The summer after my last year of middle school was filled with anticipation for what high school would bring. I was excited about becoming a freshman at Catalina High School, spending the summer hanging out with friends, and doing pretty much nothing. My parents had other plans; I would be accompanied by my two younger brothers, my older sister, and my mother to my parent’s native Sudan. Grudgingly I took the three day voyage from Tucson to Atlanta, Atlanta to Gatwick(London), Gatwick to Dubai(UAE), and Dubai to Khartoum(Sudan), followed by a two hour trip to my mothers native of Wad Madani.
Upon arrival, there was a bundle of people waiting for us with both exuberant and inpatient faces. All introducing themselves to me one at a time, I was surprised to realize how expansive my family actually was. After things settled down and I was finally able to enjoy a good night’s sleep I awoke to a completely new world. Growing up in Tucson, I was always intrigued by my parents. Sudan always seemed to be this exotic place in my mind, and although I was not excited about spending my entire summer in North Africa, apart of me always wanted to experience the culture of my parents’ home.
Wad Madani, was a city bustling with markets, outdated soccer stadiums, and a diverse population of Arabs, Dinka, and Nubian people. The hospitality extended to me and my family by all of the different people I had been acquainted with was touching. Dining in Sudan was an experience in itself. Many people are ravaged by hunger, and lunch in Sudan is a big deal due to the fact that for most people it is the only real meal per day. So if you were hungry you had to be diligent and take what you needed, or be hungry for the remainder of the day. Hunger is one of the many problems plaguing Sudan but I was also struck by the level of violence and lawlessness that the people lived under. Family members would be frequently approached by men brandishing AK-47’s. I quickly realized that I was no longer in the peaceful town of Tucson and I should be much more careful about telling people where I came from.
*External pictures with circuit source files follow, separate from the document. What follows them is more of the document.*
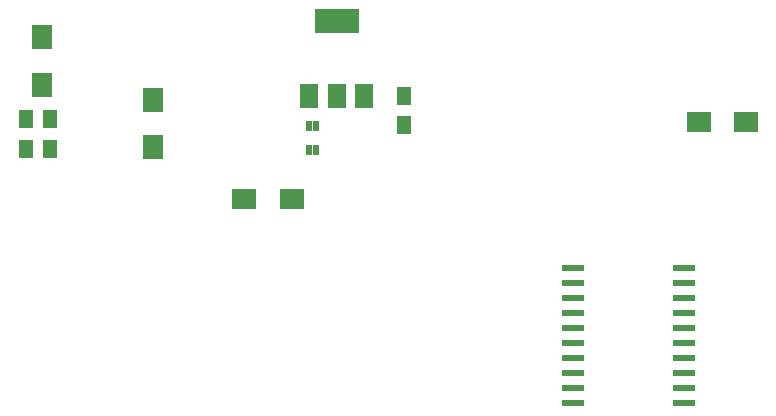
<source format=gbr>
G04 #@! TF.FileFunction,Paste,Top*
%FSLAX46Y46*%
G04 Gerber Fmt 4.6, Leading zero omitted, Abs format (unit mm)*
G04 Created by KiCad (PCBNEW 4.0.3-stable) date 01/13/18 15:16:55*
%MOMM*%
%LPD*%
G01*
G04 APERTURE LIST*
%ADD10C,0.100000*%
%ADD11R,1.250000X1.500000*%
%ADD12R,0.500000X0.900000*%
%ADD13R,1.950000X0.600000*%
%ADD14R,2.000000X1.700000*%
%ADD15R,1.700000X2.000000*%
%ADD16R,3.800000X2.000000*%
%ADD17R,1.500000X2.000000*%
G04 APERTURE END LIST*
D10*
D11*
X121000000Y-89750000D03*
X121000000Y-92250000D03*
X89000000Y-94250000D03*
X89000000Y-91750000D03*
X91000000Y-94250000D03*
X91000000Y-91750000D03*
D12*
X113000000Y-92300000D03*
X113600000Y-92300000D03*
X113000000Y-94300000D03*
X113600000Y-94300000D03*
D13*
X135300000Y-104285000D03*
X135300000Y-105555000D03*
X135300000Y-106825000D03*
X135300000Y-108095000D03*
X135300000Y-109365000D03*
X135300000Y-110635000D03*
X135300000Y-111905000D03*
X135300000Y-113175000D03*
X135300000Y-114445000D03*
X135300000Y-115715000D03*
X144700000Y-115715000D03*
X144700000Y-114445000D03*
X144700000Y-113175000D03*
X144700000Y-111905000D03*
X144700000Y-110635000D03*
X144700000Y-109365000D03*
X144700000Y-108095000D03*
X144700000Y-106825000D03*
X144700000Y-105555000D03*
X144700000Y-104285000D03*
D14*
X111500000Y-98500000D03*
X107500000Y-98500000D03*
X150000000Y-92000000D03*
X146000000Y-92000000D03*
D15*
X99800000Y-94100000D03*
X99800000Y-90100000D03*
X90400000Y-88800000D03*
X90400000Y-84800000D03*
D16*
X115300000Y-83450000D03*
D17*
X115300000Y-89750000D03*
X117600000Y-89750000D03*
X113000000Y-89750000D03*
M02*

</source>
Towards the end of our stay, my family decided to pick up souvenirs for friends. I was struck by the scene of both children and adults begging not for money, but for food at the stores. I found this level of poverty to be unbelievable. Few of them were lucky enough to have the most ragged of clothes. All were so thin that you could see their rib cages. Children orphaned by the war crying for help. These images stick with me to this day, and all I felt was utter shame for being disconnected from the reality that afflicts Africa. I left Sudan with a new found realization of taking full opportunity of the education granted to me here in America.